By T. Michael Sullivan
As veterans return from the current conflicts in Afghanistan and Iraq and begin to avail themselves of benefits provided in the recently passed GI Bill, they join a legion of former soldiers dating to ancient times who were compensated for their sacrifices.
An exhibit of the history of veterans’ benefits on display throughout November in the fifth floor gallery of the Healey Library at the University of Massachusetts Boston traces veterans’ benefits to 3000 B.C. when soldiers of the Egyptian pharaohs were rewarded with plots of land.
Assembled as a chronological time line by the Department of Veterans Affairs, the exhibit asserts that readjustment to civilian life has proven problematic for veterans throughout history and has often resulted in begging and hooliganism by wounded or maimed veterans of combat. Societies typically provided benefits to assist in readjustment and to ease the veteran’s burden.
In addition to a grant of tax-free land, Roman veterans received stipends to purchase farm implements and grain as well as a perpetual exemption from taxes and public service. In perhaps the first instance of a veterans-preference program, Roman veterans were also rewarded with municipal jobs.
French monarchs of the Middle Ages founded hospices for veterans of the crusades; Louis IX actually established the “Hotel des Invalides” to provide care for aged and disabled veterans, even authorizing a tax to support it.
The first instance of parliamentary provision occurred in 1593 when the British Parliament passed “An Act for the Relief of Soldiers.” American colonists used this as a basis for assisting New World veterans, beginning with the Plymouth Colony in 1636.
In 1776, the first bill affording assistance to veterans was passed by the Second Continental Congress, providing for a disability pension and half pay for life for any soldier losing a limb or so disabled as to be unable to earn a living. The initial federal provision was made on March 4, 1789, on the same day that the constitution was declared in effect, when George Washington signed an act to pay pensions by the newly minted federal government.
The establishment, in 1833, of the Bureau of Pensions, marked the institution of the first governmental agency devoted solely to helping veterans; it was overseen by the Department of War.
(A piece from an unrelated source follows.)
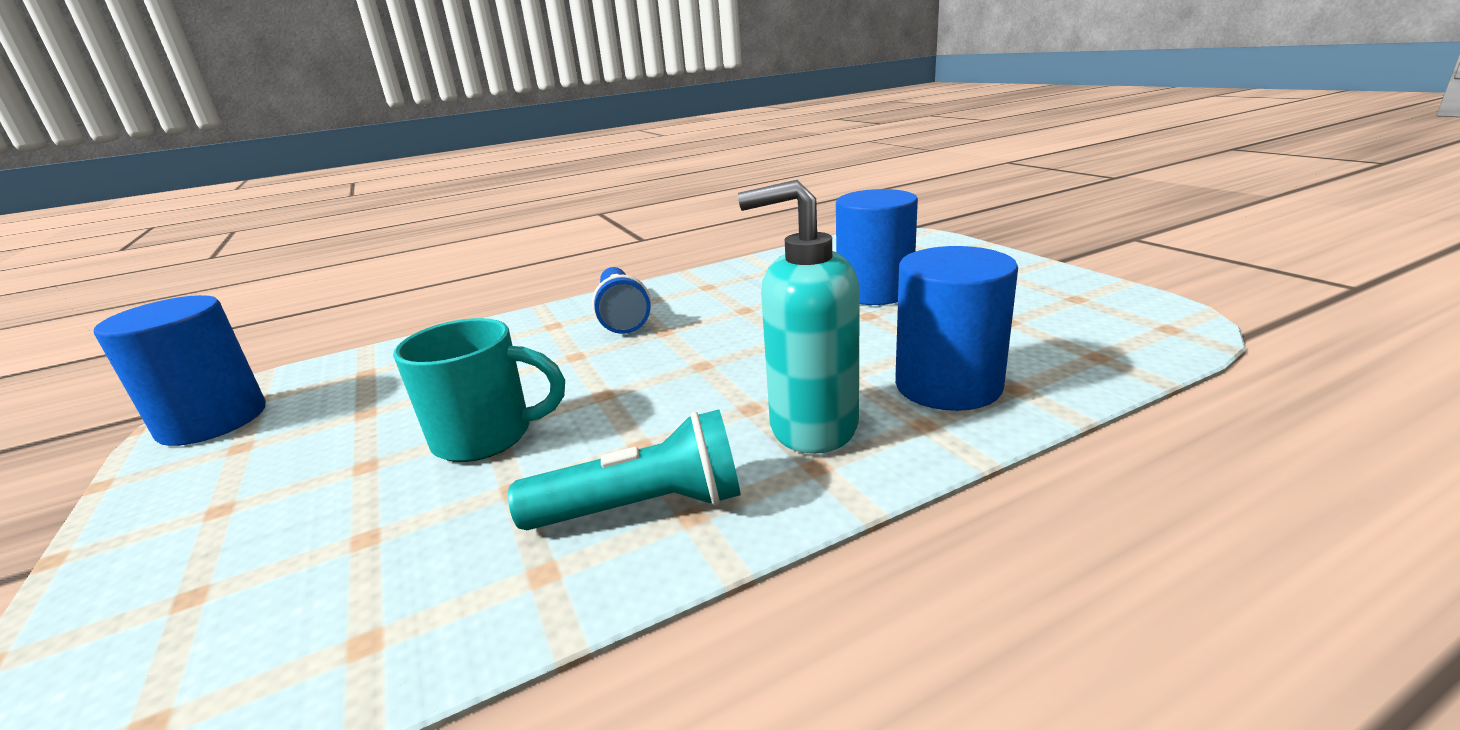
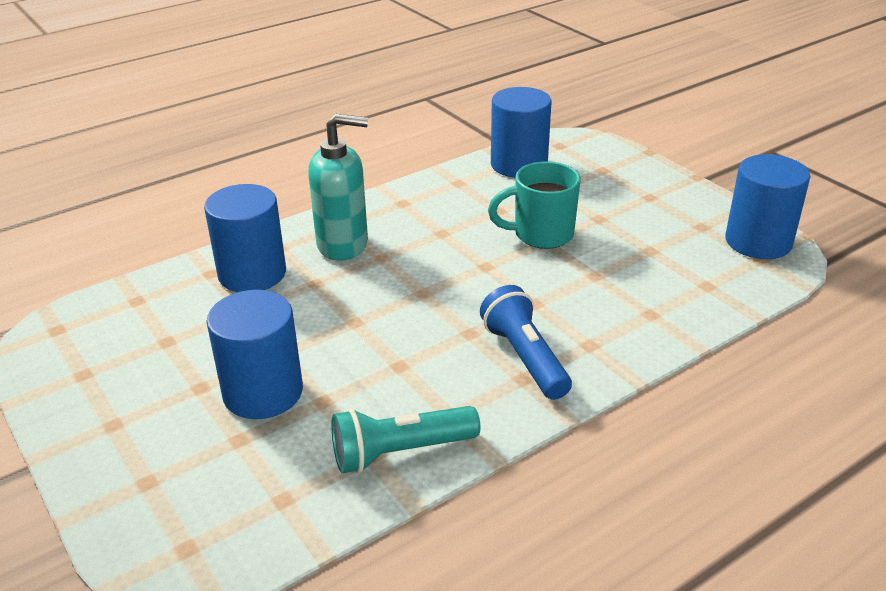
camera: 170 degrees right, 10 degrees up
(349, 633) = (519, 164): none -> blue cylinder
(643, 507) = (426, 204): turquoise flashlight -> turquoise flashlight (400, 452)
President Abraham Lincoln, against the backdrop of the Civil War, famously urged congress in his second inaugural address of 1865 “to care for him who shall have borne the battle, and for his widow, and his orphan….” Lincoln also instituted “soldiers homes” to care for veterans. A post-Civil War initiative addressed the difficulty veterans often had finding jobs with appointments to the U.S. Civil Service.
The 20th Century produced a flurry of legislation, expansion of benefits and consolidation of agencies to adjust to war and its consequences. The Army Nurse Corps, founded in 1901, produced 25,000 members who served in the First World War. These were the first women officially classified as veterans in the United States. By 1980, there were 1.1 million female veterans, and today about 20 percent of service members are women.
The World War Veterans Act of 1924 greatly liberalized benefits for veterans and included for the first time the presumption of certain diseases or conditions developing after separation from service.
In 1930 the Veterans Administration was created, the result of the consolidation of a number of agencies into a single one.
However, the landmark Serviceman’s Readjustment Act of 1944, is credited with redefining the United States, promoting home ownership and access to education for many returning veterans of World War II. Signed into law by President Franklin Delano Roosevelt, and known as the GI Bill, it became one of the most successful pieces of legislation in American history.
With epochal regularity it was followed by the Korean War GI Bill, the Vietnam-era GI Bill and the Montgomery GI Bill of 1984.
The exhibit, sponsored by the William Joiner Center, is on display through the end of November during regular Healey Library hours.